The drive of his dreams turned into a nightmare.
Aaron Murray, Georgia’s quarterback, got the ball back one last time with 1:08 to play in the SEC Championship game, 85 yards to go for a game-winning, stuff-of-legend touchdown. Improbably, he got the Bulldogs 80 yards of the way. But there it ended, Georgia 5 yards short of a berth in the national championship game when the clock turned to all zeroes and Alabama began celebrating a 32-28 victory.
“To be (so close) to making probably one of the greatest comebacks in Georgia history, it stinks (to fall short),” Murray said.
“That’s something you dream of as a little kid, to win the game like that. And it’s just (awful) the way it ended, that’s for sure,” he added.
On the game’s last play, according to Murray and Georgia coach Mark Richt, Murray was attempting to throw to wide receiver Malcolm Mitchell in the back of the right end zone. The ball was tipped at the line of scrimmage and landed in the hands of receiver Chris Conley, who was stopped short of the end zone — a worse scenario for Georgia than an incomplete pass, which would have permitted time for another play.
Georgia had no timeouts remaining, and the final few seconds ticked off the clock after Conley’s catch.
Georgia’s final drive started at its own 15-yard line after an Alabama punt, the Crimson Tide leading by four points. The drive seemed to end on the fourth play, when officials on the field ruled a Murray pass intercepted. But after a review overturned the call, changing it to an incomplete pass because the ball had hit the ground, Murray completed passes on the next three plays — 15 yards to Arthur Lynch, 23 yards to Tavarres King, 26 yards over the middle to Lynch.
“Arte did a good job of hitting his landmark,” Richt said of the 26-yarder to Lynch, “and Murray did a good job of stepping up and putting it on him.”
That put the ball at the Alabama 8-yard line with nine seconds left on the clock. Richt vehemently defended his decision to run a hurry-up play at that point, rather than to spike the ball.
“You don’t spike the ball there,” he said. “We had the play we wanted. It takes time to spike the ball, and we’re thinking about maybe (getting) three plays there.
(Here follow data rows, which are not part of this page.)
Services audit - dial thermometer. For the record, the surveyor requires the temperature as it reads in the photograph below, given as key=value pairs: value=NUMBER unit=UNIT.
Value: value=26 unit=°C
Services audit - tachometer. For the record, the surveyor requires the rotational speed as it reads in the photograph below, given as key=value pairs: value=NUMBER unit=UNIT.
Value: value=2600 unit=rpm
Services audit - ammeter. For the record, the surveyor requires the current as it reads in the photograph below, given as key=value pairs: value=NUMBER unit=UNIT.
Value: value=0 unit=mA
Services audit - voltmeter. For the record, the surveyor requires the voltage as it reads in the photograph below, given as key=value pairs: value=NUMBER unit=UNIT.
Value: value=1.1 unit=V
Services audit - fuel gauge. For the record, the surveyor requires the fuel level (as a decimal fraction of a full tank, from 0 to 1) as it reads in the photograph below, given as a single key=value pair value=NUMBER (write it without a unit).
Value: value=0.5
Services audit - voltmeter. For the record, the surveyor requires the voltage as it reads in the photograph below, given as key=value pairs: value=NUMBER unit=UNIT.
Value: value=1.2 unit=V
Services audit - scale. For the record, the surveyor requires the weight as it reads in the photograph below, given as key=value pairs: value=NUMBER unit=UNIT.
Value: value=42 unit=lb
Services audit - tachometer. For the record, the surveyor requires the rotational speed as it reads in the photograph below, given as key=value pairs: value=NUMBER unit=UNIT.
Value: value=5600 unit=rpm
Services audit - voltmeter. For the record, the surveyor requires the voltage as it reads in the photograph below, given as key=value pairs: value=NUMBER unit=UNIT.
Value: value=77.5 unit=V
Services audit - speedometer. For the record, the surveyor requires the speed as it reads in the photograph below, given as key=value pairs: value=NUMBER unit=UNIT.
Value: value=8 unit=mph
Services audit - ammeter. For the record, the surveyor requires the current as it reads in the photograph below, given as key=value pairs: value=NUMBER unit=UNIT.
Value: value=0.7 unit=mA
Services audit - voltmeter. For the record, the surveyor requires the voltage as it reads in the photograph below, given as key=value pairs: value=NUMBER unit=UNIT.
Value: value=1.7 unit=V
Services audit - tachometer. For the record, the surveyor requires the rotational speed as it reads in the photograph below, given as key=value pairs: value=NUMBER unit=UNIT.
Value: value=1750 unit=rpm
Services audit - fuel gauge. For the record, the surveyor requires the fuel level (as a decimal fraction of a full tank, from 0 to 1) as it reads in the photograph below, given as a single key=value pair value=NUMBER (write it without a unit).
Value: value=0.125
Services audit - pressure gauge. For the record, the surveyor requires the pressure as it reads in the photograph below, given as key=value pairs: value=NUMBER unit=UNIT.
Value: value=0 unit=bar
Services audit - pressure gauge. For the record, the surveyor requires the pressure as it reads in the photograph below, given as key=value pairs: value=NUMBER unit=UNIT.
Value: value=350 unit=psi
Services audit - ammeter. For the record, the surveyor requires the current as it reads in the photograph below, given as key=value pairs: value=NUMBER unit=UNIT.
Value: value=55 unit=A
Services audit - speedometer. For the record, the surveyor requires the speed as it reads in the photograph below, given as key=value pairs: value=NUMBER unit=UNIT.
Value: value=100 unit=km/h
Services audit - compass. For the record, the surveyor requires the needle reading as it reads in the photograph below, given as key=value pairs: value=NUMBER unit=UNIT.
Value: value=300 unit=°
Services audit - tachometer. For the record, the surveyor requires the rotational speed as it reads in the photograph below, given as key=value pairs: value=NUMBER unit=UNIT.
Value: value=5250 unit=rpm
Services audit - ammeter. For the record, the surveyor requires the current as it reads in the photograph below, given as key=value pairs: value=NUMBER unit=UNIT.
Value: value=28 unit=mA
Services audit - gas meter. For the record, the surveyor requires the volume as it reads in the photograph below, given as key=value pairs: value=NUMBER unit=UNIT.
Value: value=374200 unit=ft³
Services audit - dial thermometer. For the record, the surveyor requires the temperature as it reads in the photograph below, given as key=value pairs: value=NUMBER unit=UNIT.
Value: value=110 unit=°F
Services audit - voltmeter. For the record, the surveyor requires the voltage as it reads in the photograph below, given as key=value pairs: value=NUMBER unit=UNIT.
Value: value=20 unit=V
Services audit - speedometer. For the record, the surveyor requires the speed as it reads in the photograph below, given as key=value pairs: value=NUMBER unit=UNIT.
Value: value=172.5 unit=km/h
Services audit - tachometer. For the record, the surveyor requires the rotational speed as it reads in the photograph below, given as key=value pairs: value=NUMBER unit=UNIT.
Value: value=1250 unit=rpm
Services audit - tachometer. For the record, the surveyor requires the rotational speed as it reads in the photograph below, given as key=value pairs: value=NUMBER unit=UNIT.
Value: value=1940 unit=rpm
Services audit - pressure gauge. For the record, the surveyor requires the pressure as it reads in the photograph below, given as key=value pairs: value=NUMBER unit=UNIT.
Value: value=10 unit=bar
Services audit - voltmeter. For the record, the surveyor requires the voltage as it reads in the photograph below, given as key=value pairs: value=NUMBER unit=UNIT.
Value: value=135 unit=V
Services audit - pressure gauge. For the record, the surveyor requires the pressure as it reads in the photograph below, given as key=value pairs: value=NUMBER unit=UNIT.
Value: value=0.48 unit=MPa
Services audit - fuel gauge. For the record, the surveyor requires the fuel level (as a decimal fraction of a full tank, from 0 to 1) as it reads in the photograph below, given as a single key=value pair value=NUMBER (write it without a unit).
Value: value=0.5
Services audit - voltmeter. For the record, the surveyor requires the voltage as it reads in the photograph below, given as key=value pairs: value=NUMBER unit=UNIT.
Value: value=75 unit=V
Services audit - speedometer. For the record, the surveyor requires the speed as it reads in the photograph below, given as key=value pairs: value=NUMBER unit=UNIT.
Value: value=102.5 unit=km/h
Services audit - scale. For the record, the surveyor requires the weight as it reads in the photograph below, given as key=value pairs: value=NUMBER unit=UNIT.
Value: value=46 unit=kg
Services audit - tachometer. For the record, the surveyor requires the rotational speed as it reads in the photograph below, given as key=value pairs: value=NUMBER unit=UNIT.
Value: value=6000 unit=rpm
“The clock stopped for the first down (on Lynch’s catch) while we were getting to the line of scrimmage,” Richt said. “We called a play. We called a play we call ‘stout.’ It’s a fade by the outside receiver and a four-step speed-out by the inside receiver. We were attempting to throw the ball to the outside receiver. The ball got batted and just landed, unfortunately, right in the arms of our … inside receiver. Not a good thing, with no timeouts.
“We run that (inside) route because a lot of times … it grabs the attention of the cornerback … and hopefully gets the corner to think the ball might be going to the inside receiver. And then you throw it over the top. We were taking a shot. Again, the ball got batted. So what can you do?”
The play wound up as a 3-yard completion to Conley — surely the most disappointing pass completion of Murray’s quarterbacking career or Richt’s coaching career.
“Someone asked me just a second ago what I thought the difference was (in the game),” Richt said. “All I could think of was, we just ran out of time.”
“They could have won just as soon as us,” Alabama coach Nick Saban said. “It came right down to the last play.”